[Set problem] Rewrite all of the data below as a numbered list, one line per item, and omit any blank lines.

[Exercise inputs]

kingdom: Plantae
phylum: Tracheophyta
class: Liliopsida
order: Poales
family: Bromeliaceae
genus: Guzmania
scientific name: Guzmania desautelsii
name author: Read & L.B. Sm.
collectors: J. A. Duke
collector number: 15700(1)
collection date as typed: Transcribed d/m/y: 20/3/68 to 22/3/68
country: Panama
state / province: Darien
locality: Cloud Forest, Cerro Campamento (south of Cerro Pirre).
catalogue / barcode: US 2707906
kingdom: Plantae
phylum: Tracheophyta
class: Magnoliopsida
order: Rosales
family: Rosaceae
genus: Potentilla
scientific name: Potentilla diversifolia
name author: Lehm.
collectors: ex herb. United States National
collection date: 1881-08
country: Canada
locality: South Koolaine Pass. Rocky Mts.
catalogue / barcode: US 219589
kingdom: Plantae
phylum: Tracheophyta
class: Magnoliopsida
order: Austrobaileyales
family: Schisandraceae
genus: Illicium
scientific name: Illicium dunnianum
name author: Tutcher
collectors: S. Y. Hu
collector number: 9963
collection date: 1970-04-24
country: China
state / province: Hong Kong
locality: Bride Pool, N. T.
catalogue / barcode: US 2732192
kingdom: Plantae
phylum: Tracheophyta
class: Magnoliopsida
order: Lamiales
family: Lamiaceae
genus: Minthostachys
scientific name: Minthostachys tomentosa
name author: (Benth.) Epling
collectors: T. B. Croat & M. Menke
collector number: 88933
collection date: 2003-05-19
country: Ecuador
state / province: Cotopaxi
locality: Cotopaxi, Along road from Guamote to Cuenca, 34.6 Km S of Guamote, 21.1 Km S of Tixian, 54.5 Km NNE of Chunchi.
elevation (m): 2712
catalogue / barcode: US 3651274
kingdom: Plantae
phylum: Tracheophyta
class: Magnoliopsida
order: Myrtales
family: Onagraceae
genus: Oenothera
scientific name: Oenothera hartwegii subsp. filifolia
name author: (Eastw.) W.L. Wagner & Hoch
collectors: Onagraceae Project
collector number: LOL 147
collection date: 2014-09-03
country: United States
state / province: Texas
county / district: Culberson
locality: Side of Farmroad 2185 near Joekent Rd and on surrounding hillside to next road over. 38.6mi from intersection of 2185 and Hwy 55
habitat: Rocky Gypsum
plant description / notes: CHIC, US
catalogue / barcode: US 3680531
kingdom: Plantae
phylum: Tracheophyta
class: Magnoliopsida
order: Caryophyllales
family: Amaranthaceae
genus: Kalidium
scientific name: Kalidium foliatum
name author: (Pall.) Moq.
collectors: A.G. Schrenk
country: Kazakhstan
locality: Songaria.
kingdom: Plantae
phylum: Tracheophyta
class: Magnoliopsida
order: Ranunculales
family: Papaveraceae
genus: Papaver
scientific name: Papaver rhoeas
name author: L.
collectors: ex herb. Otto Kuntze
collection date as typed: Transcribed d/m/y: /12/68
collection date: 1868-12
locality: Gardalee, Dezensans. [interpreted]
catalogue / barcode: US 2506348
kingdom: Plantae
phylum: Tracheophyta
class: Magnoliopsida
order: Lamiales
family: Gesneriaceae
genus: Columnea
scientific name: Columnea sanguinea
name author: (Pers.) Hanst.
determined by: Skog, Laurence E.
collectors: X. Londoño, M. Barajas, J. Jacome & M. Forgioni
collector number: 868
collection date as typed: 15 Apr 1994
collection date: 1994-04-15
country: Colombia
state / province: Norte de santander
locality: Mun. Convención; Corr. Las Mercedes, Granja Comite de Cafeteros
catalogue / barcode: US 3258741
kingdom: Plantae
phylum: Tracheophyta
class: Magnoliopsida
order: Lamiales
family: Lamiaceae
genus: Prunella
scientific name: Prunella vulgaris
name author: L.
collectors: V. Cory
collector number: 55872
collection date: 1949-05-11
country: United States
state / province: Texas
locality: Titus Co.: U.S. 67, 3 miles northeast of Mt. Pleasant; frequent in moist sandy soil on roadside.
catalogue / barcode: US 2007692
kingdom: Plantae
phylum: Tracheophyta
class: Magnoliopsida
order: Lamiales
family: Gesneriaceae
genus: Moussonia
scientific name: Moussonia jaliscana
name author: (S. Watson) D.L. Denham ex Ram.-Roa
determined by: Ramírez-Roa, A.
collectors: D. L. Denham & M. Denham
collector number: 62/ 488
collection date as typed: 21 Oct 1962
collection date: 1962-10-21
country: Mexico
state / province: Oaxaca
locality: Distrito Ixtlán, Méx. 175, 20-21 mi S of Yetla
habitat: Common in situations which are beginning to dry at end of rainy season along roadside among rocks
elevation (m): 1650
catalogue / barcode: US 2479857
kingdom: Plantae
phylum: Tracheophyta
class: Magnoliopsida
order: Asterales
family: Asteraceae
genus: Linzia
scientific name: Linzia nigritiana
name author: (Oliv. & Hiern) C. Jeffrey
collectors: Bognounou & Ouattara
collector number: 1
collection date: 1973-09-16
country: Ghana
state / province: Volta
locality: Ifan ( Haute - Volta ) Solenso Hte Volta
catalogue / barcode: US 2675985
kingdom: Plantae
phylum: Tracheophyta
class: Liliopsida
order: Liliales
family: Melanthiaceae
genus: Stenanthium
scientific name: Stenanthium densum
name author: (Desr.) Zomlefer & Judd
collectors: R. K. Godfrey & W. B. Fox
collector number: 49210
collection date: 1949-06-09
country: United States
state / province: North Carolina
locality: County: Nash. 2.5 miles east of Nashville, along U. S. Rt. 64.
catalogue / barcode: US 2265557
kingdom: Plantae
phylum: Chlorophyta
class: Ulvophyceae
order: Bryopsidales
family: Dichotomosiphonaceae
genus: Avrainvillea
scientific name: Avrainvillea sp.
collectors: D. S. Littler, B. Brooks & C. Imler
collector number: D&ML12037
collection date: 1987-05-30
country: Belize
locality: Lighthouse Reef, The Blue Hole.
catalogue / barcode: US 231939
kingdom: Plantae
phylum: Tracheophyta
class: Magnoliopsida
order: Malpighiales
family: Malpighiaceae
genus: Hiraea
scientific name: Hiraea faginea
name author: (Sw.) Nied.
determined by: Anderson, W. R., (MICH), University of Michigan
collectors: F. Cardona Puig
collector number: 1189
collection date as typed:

[Written answer]
1. kingdom: Plantae
2. phylum: Tracheophyta
3. class: Liliopsida
4. order: Poales
5. family: Bromeliaceae
6. genus: Guzmania
7. scientific name: Guzmania desautelsii
8. name author: Read & L.B. Sm.
9. collectors: J. A. Duke
10. collector number: 15700(1)
11. collection date as typed: Transcribed d/m/y: 20/3/68 to 22/3/68
12. country: Panama
13. state / province: Darien
14. locality: Cloud Forest, Cerro Campamento (south of Cerro Pirre).
15. catalogue / barcode: US 2707906
16. kingdom: Plantae
17. phylum: Tracheophyta
18. class: Magnoliopsida
19. order: Rosales
20. family: Rosaceae
21. genus: Potentilla
22. scientific name: Potentilla diversifolia
23. name author: Lehm.
24. collectors: ex herb. United States National
25. collection date: 1881-08
26. country: Canada
27. locality: South Koolaine Pass. Rocky Mts.
28. catalogue / barcode: US 219589
29. kingdom: Plantae
30. phylum: Tracheophyta
31. class: Magnoliopsida
32. order: Austrobaileyales
33. family: Schisandraceae
34. genus: Illicium
35. scientific name: Illicium dunnianum
36. name author: Tutcher
37. collectors: S. Y. Hu
38. collector number: 9963
39. collection date: 1970-04-24
40. country: China
41. state / province: Hong Kong
42. locality: Bride Pool, N. T.
43. catalogue / barcode: US 2732192
44. kingdom: Plantae
45. phylum: Tracheophyta
46. class: Magnoliopsida
47. order: Lamiales
48. family: Lamiaceae
49. genus: Minthostachys
50. scientific name: Minthostachys tomentosa
51. name author: (Benth.) Epling
52. collectors: T. B. Croat & M. Menke
53. collector number: 88933
54. collection date: 2003-05-19
55. country: Ecuador
56. state / province: Cotopaxi
57. locality: Cotopaxi, Along road from Guamote to Cuenca, 34.6 Km S of Guamote, 21.1 Km S of Tixian, 54.5 Km NNE of Chunchi.
58. elevation (m): 2712
59. catalogue / barcode: US 3651274
60. kingdom: Plantae
61. phylum: Tracheophyta
62. class: Magnoliopsida
63. order: Myrtales
64. family: Onagraceae
65. genus: Oenothera
66. scientific name: Oenothera hartwegii subsp. filifolia
67. name author: (Eastw.) W.L. Wagner & Hoch
68. collectors: Onagraceae Project
69. collector number: LOL 147
70. collection date: 2014-09-03
71. country: United States
72. state / province: Texas
73. county / district: Culberson
74. locality: Side of Farmroad 2185 near Joekent Rd and on surrounding hillside to next road over. 38.6mi from intersection of 2185 and Hwy 55
75. habitat: Rocky Gypsum
76. plant description / notes: CHIC, US
77. catalogue / barcode: US 3680531
78. kingdom: Plantae
79. phylum: Tracheophyta
80. class: Magnoliopsida
81. order: Caryophyllales
82. family: Amaranthaceae
83. genus: Kalidium
84. scientific name: Kalidium foliatum
85. name author: (Pall.) Moq.
86. collectors: A.G. Schrenk
87. country: Kazakhstan
88. locality: Songaria.
89. kingdom: Plantae
90. phylum: Tracheophyta
91. class: Magnoliopsida
92. order: Ranunculales
93. family: Papaveraceae
94. genus: Papaver
95. scientific name: Papaver rhoeas
96. name author: L.
97. collectors: ex herb. Otto Kuntze
98. collection date as typed: Transcribed d/m/y: /12/68
99. collection date: 1868-12
100. locality: Gardalee, Dezensans. [interpreted]
101. catalogue / barcode: US 2506348
102. kingdom: Plantae
103. phylum: Tracheophyta
104. class: Magnoliopsida
105. order: Lamiales
106. family: Gesneriaceae
107. genus: Columnea
108. scientific name: Columnea sanguinea
109. name author: (Pers.) Hanst.
110. determined by: Skog, Laurence E.
111. collectors: X. Londoño, M. Barajas, J. Jacome & M. Forgioni
112. collector number: 868
113. collection date as typed: 15 Apr 1994
114. collection date: 1994-04-15
115. country: Colombia
116. state / province: Norte de santander
117. locality: Mun. Convención; Corr. Las Mercedes, Granja Comite de Cafeteros
118. catalogue / barcode: US 3258741
119. kingdom: Plantae
120. phylum: Tracheophyta
121. class: Magnoliopsida
122. order: Lamiales
123. family: Lamiaceae
124. genus: Prunella
125. scientific name: Prunella vulgaris
126. name author: L.
127. collectors: V. Cory
128. collector number: 55872
129. collection date: 1949-05-11
130. country: United States
131. state / province: Texas
132. locality: Titus Co.: U.S. 67, 3 miles northeast of Mt. Pleasant; frequent in moist sandy soil on roadside.
133. catalogue / barcode: US 2007692
134. kingdom: Plantae
135. phylum: Tracheophyta
136. class: Magnoliopsida
137. order: Lamiales
138. family: Gesneriaceae
139. genus: Moussonia
140. scientific name: Moussonia jaliscana
141. name author: (S. Watson) D.L. Denham ex Ram.-Roa
142. determined by: Ramírez-Roa, A.
143. collectors: D. L. Denham & M. Denham
144. collector number: 62/ 488
145. collection date as typed: 21 Oct 1962
146. collection date: 1962-10-21
147. country: Mexico
148. state / province: Oaxaca
149. locality: Distrito Ixtlán, Méx. 175, 20-21 mi S of Yetla
150. habitat: Common in situations which are beginning to dry at end of rainy season along roadside among rocks
151. elevation (m): 1650
152. catalogue / barcode: US 2479857
153. kingdom: Plantae
154. phylum: Tracheophyta
155. class: Magnoliopsida
156. order: Asterales
157. family: Asteraceae
158. genus: Linzia
159. scientific name: Linzia nigritiana
160. name author: (Oliv. & Hiern) C. Jeffrey
161. collectors: Bognounou & Ouattara
162. collector number: 1
163. collection date: 1973-09-16
164. country: Ghana
165. state / province: Volta
166. locality: Ifan ( Haute - Volta ) Solenso Hte Volta
167. catalogue / barcode: US 2675985
168. kingdom: Plantae
169. phylum: Tracheophyta
170. class: Liliopsida
171. order: Liliales
172. family: Melanthiaceae
173. genus: Stenanthium
174. scientific name: Stenanthium densum
175. name author: (Desr.) Zomlefer & Judd
176. collectors: R. K. Godfrey & W. B. Fox
177. collector number: 49210
178. collection date: 1949-06-09
179. country: United States
180. state / province: North Carolina
181. locality: County: Nash. 2.5 miles east of Nashville, along U. S. Rt. 64.
182. catalogue / barcode: US 2265557
183. kingdom: Plantae
184. phylum: Chlorophyta
185. class: Ulvophyceae
186. order: Bryopsidales
187. family: Dichotomosiphonaceae
188. genus: Avrainvillea
189. scientific name: Avrainvillea sp.
190. collectors: D. S. Littler, B. Brooks & C. Imler
191. collector number: D&ML12037
192. collection date: 1987-05-30
193. country: Belize
194. locality: Lighthouse Reef, The Blue Hole.
195. catalogue / barcode: US 231939
196. kingdom: Plantae
197. phylum: Tracheophyta
198. class: Magnoliopsida
199. order: Malpighiales
200. family: Malpighiaceae
201. genus: Hiraea
202. scientific name: Hiraea faginea
203. name author: (Sw.) Nied.
204. determined by: Anderson, W. R., (MICH), University of Michigan
205. collectors: F. Cardona Puig
206. collector number: 1189
207. collection date as typed:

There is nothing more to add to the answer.